Symptoms of Sympathetic Hyperactivity
If you experience digestive problems (sluggish digestion, constipation, heartburn), have a dry mouth or hot flushes, anxiety, suffer from palpitations or have difficulty to sleep, you may be experiencing sympathetic hyperactivity.
Sympathetic hyperactivity is a correlative factor often observed in depression, heart condition, obesity, type II diabetes, and when maintained over a long time, it weakens the immune system. We are depriving the body of its regenerative and nurturing properties and logically illness feels invited.
3 Pranayamas to Balance the ANS
Breath is normally controlled involuntarily by the ANS, but we also have a voluntary control over the breathing muscles. It is a gate between the voluntary and autonomous aspects of our physiology and can allow us to gain control over a hyperactivated sympathetic system.
Yoga techniques, through breathing exercises (Pranayama) or stretching of muscles, can help stimulate the vagus nerve, which is the main component of the parasympathetic system. Through a regular practice, stress levels can be reduced and health is promoted.
1. Abdominal Breathing
Lie down so that gravity won’t interfere with your moving diaphragm. Close your eyes.
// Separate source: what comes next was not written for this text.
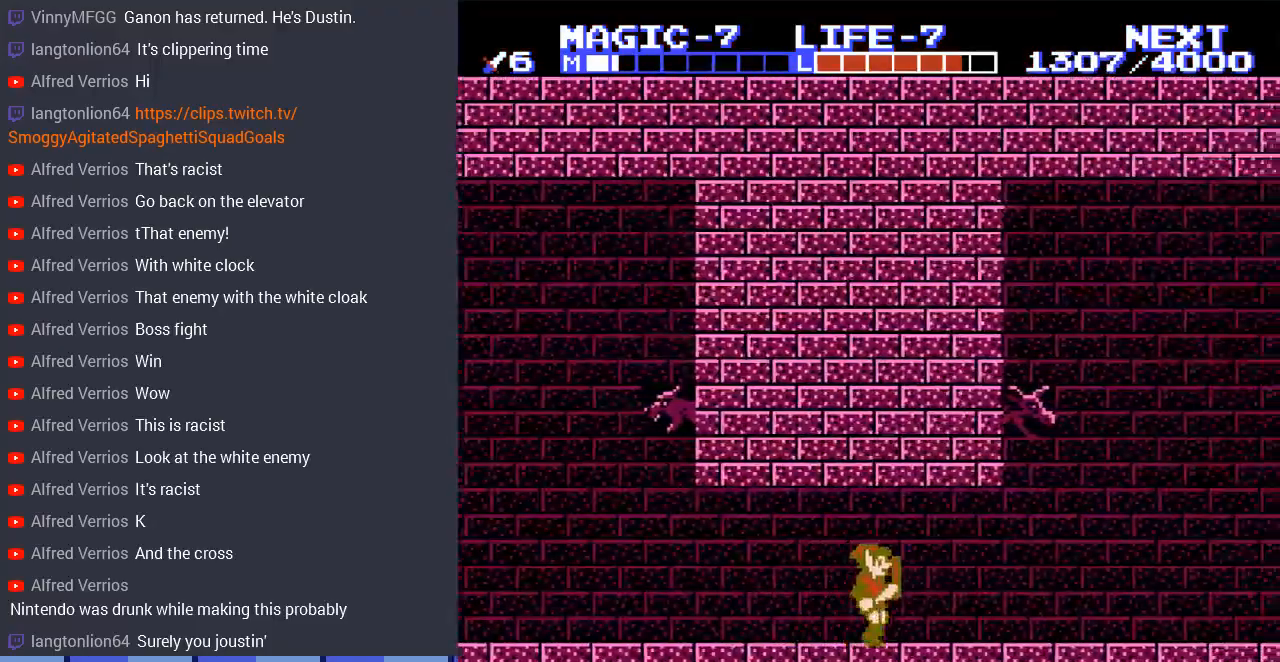
{"buttons": ["A", "DPAD_RIGHT"], "events": [[433, "A", "down"]]}
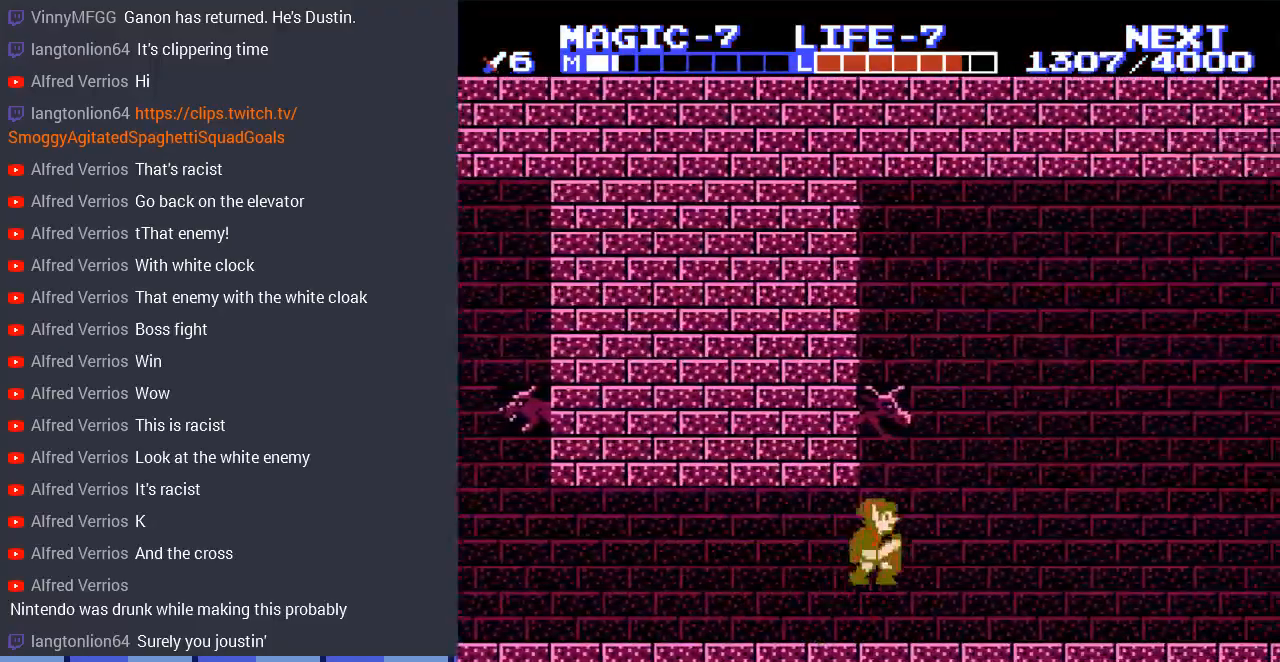
{"buttons": ["DPAD_RIGHT"], "events": [[100, "A", "up"]]}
Let the breath relax to normal pace and depth. Bring your attention to the area under your navel. Take a slow deep breath, letting the belly relax and expand. Feel the expansion both outside and downward: as you inhale, feel the air pushing down against your perineum. Don’t force anything. As you exhale, gently pull the navel in and up toward the spine. Keep the chest relaxed.
If you are not aware of your body, you can help yourself by putting one hand below the navel and one on the chest. On the inhale, the hand on the navel should raise toward the ceiling following belly movement. On the exhale it should lower steadily. Monitor the chest with the other hand. It should stay still and relaxed.
2. Lunar Breathing (Chandra Nadi Pranayama)
*Posture for the following exercises: Sit in Easy Pose (or your favorite meditation pose), with the spine straight. If you are a beginner, you can also seat on a chair, but keep your spine straight and your chest open with relaxed shoulders.
Close the right nostril with the help of your right thumb, putting the thumb below the nostril orifice. Slowly inhale through the left nostril counting to a count of 5. Exhale to a count of 5. Follow during a minimum of 3 to a maximum of 10 minutes.
This breathing is particularly useful for people suffering of hypertension.
3. Crow Beak Breathing (Kaki Mudra Pranayama)
Hands are lying on the knees in Chin Mudra. Gaze towards the nose tip, with nearly closed eyes. Purse your lips and slowly inhale. Exhale smoothly through the nose.
This exercise works on the tongue and mouth which are innervated by the vagus nerve, favoring the parasympathetic activity. This is a cooling pranayama, perfect for hot weather and when excessive sympathetic activity manifests as sweating, hot flashes, and more.